During her time in the hospital, the nurses taught Sunia how to look after her mother. She learnt everything she could from them. By the time her mother was released, Sunia knew how to properly dress injuries and administer injections. Unfortunately, it would be many years before Sunia Jan could pursue her new-found interest in healthcare. For the next few years she cared for her mother at home and then at 21 she was married. Her husband’s job as a military officer meant they were constantly on the move so yet again, Sunia’s dream of training as a health worker was put on hold.
Then, in 2000 the Afghan civil war reached new levels of destruction. The deteriorating security situation forced Sunia, her husband and five children to flee to Pakistan where they had to live in a refugee camp. Life at the camp was hard, but amazingly, Sunia once again found an opportunity for learning in the most unlikely of places. Whilst at the camp, Sunia began taking lessons in midwifery and family health. When the family returned to Afghanistan in 2005 she was determined to take her learning further.
In Puli Charkhi, east of Kabul, Sunia was one of twenty women trained by Muslim Hands to become a Community Health Worker. Working from the Muslim Hands Motherkind clinic, this team of dedicated women provides much needed care and advice to mothers and pregnant women in the privacy of their own homes. This is a vital service for the local community as there are many women who are restricted in the distances they can travel to the nearest hospital or clinic which is sometimes more than 20 miles away.

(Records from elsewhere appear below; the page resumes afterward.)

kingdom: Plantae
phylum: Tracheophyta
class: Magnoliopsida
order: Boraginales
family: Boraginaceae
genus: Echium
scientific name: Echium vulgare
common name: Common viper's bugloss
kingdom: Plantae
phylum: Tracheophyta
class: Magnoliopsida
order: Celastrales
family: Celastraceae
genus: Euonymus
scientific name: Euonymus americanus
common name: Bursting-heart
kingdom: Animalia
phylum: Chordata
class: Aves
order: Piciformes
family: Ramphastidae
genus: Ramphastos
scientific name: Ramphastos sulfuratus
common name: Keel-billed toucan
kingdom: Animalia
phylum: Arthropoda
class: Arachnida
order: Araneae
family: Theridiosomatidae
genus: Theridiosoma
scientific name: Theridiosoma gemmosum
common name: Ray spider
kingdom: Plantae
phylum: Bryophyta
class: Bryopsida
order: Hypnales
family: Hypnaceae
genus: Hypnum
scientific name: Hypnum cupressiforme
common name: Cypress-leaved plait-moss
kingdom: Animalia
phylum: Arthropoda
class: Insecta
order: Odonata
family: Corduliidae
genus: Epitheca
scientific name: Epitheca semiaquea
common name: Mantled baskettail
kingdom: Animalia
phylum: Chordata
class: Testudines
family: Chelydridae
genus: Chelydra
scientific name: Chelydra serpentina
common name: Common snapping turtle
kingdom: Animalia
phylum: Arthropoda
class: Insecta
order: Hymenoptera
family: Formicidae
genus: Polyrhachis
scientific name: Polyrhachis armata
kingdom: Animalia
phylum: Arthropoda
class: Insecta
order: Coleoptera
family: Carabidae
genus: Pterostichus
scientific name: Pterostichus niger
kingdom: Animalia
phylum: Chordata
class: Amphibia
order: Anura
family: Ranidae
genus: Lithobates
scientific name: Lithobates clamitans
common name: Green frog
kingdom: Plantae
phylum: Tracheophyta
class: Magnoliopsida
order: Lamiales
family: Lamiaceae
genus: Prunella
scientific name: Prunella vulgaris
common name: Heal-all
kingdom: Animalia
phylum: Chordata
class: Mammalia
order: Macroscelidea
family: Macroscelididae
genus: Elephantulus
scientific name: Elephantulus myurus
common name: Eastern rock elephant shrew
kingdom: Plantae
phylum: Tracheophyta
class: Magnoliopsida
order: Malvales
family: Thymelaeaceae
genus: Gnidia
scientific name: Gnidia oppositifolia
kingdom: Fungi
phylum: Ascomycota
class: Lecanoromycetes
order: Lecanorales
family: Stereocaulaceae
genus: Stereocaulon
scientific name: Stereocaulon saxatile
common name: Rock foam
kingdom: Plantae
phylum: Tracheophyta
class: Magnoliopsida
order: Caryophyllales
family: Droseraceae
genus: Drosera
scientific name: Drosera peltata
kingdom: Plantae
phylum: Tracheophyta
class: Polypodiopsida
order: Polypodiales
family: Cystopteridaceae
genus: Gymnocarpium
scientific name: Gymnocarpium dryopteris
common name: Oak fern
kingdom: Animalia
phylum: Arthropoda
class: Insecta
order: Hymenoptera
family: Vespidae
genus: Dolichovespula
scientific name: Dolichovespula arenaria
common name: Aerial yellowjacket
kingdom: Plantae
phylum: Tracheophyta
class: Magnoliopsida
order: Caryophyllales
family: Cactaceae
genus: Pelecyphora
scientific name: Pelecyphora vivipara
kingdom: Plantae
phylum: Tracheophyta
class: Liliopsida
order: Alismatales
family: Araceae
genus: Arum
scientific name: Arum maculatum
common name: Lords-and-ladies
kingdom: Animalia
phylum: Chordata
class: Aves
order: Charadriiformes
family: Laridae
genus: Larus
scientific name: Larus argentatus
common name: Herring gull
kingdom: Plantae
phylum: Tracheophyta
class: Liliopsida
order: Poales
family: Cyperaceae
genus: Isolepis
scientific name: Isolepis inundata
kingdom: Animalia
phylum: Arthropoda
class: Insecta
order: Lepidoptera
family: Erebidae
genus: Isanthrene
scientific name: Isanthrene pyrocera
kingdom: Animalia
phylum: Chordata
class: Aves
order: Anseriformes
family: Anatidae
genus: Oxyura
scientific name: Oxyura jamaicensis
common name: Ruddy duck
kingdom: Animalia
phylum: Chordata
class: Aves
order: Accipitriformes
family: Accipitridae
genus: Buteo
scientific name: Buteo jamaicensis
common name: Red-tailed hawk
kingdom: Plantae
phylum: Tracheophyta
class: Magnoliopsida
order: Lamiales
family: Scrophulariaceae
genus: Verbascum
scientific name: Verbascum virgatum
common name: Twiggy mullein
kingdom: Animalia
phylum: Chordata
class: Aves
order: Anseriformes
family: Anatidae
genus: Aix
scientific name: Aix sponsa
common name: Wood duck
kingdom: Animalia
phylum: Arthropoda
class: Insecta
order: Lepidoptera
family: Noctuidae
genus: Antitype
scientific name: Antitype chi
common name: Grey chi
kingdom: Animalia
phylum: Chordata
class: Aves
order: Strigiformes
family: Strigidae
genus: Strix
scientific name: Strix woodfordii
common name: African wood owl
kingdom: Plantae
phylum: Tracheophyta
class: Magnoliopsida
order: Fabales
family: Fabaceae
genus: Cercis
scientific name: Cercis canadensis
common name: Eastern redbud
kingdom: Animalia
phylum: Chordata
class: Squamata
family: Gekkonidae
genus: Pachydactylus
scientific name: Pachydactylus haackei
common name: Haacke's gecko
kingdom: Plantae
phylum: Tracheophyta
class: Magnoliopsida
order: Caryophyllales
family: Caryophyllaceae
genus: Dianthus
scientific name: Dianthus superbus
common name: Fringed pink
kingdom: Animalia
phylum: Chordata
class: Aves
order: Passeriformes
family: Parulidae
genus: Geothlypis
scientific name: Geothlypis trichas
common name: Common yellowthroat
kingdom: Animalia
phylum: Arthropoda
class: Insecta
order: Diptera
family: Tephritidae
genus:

Sunia says the health workers faced hostility when they first began their visits, ‘It was really hard for us because some people didn’t trust us when we knocked at their doors and they wouldn’t allow us in’. However, once people saw the impact of their work, attitudes towards the team began to change, ‘Now they even offer us food and tea when we visit them and the community comes to my home to seek advice on health problems’.
Sunia has been a Community Health Worker for three years now and she says she can’t describe how happy she is to finally be fulfilling the dream that began in a hospital ward in Kabul so many years ago.